Kianoosh Mehrwarz (pseudonimo), che lavora per uno dei media esiliati dai Talebani, racconta che sfida difficile sia per un giornalista accedere alle informazioni e mantenere la propria sicurezza. Il giornalista, che ha scelto di usare uno pseudonimo per motivi di sicurezza, ha raccontato delle notti insonni passate a causa di continue minacce e vessazioni da parte del regime: “Sono sopraffatto dalla paura e da un enorme senso di ansia, perché è chiaro quale destino ci attende da quando ci sono i Talebani, e questo ci toglie il sonno. In più lavorare online è molto più difficile che stare sul campo. Non possiamo fare chiamate dirette, e questo rende difficile per noi verificare la veridicità dei fatti”. “La maggior parte dei media che trasmettono dall’esterno si basano sui report dei cittadini e quando questi sono troppo spaventati anche per fornire semplici informazioni, immaginate cosa possa diventare il giornalismo d’inchiesta e il controllo delle fonti! Il minimo errore e si finisce nella morsa dei Talebani.”

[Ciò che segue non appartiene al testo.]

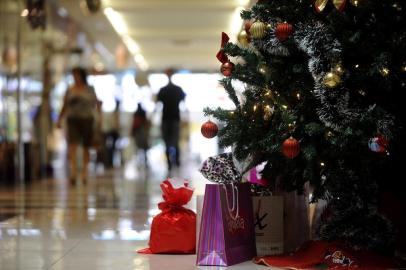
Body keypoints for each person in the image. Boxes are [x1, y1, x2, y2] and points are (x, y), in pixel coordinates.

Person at [56, 67, 100, 185]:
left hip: (87, 119)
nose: (75, 77)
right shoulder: (70, 89)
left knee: (86, 146)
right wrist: (59, 119)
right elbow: (65, 105)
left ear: (82, 76)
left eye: (77, 75)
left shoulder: (89, 89)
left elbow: (96, 104)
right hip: (72, 120)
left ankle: (85, 172)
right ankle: (74, 173)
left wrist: (99, 118)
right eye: (74, 75)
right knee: (72, 146)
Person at [156, 68, 186, 171]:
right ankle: (174, 162)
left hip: (170, 119)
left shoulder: (164, 90)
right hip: (172, 119)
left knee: (170, 141)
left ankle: (173, 162)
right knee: (172, 141)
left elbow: (157, 104)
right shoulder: (177, 89)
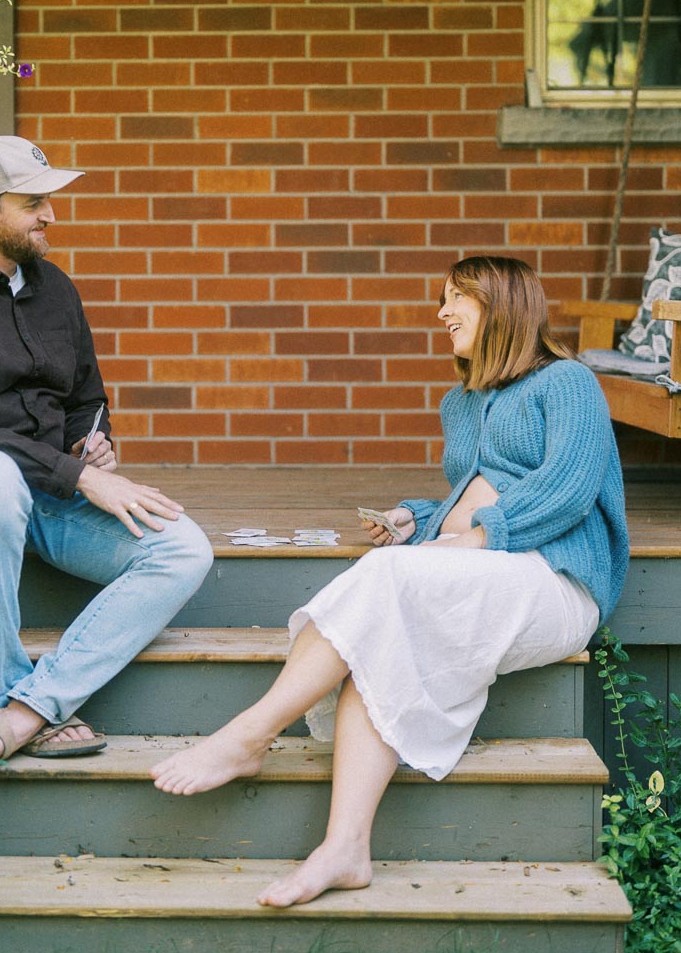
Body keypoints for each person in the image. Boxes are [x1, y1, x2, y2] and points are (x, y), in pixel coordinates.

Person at [151, 255, 629, 908]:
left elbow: (563, 491)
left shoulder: (567, 381)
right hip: (484, 572)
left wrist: (473, 537)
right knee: (377, 636)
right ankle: (345, 848)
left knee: (380, 585)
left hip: (557, 580)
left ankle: (249, 735)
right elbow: (472, 493)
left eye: (456, 298)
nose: (441, 313)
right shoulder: (461, 402)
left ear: (504, 306)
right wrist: (418, 518)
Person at [0, 134, 213, 788]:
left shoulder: (55, 287)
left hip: (42, 492)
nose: (50, 215)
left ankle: (25, 711)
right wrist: (77, 476)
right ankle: (4, 680)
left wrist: (96, 442)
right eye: (32, 203)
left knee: (183, 548)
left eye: (49, 201)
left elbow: (87, 393)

Mozhgan, pseudonimo scelto da una giornalista, afferma che i Talebani hanno proibito qualsiasi contatto con i media esiliati e chiunque collabori con loro è considerato “nemico che deve essere silenziato”. Aggiunge che la mancanza di qualunque tipo di sicurezza aumenta lo stress dei giornalisti, e sottolinea che le restrizioni dei Talebani, ma anche la pressione sociale, l’hanno confinata agli arresti domiciliari, senza neanche il supporto della famiglia. In genere le famiglie non offrono alcun supporto a chi intraprende questa rischiosa professione, a maggior ragione se si tratta di donne.
E’ necessario sottolineare che negli ultimi due anni nessuna voce si è levata dalle organizzazioni internazionali, che pure avevano dichiarato il loro supporto in aiuto dei giornalisti e dei media afghani, non c’è stata nessuna mobilitazione dei media per tenere alta l’attenzione su un paese che continua a essere ridotto al silenzio assoluto da uno dei regimi più repressivi. Si continua a sottovalutare l’importanza strategica dell’Afghanistan, che sembra ormai davvero dimenticato dal resto del mondo. Diamo voce a chi non ha più voce.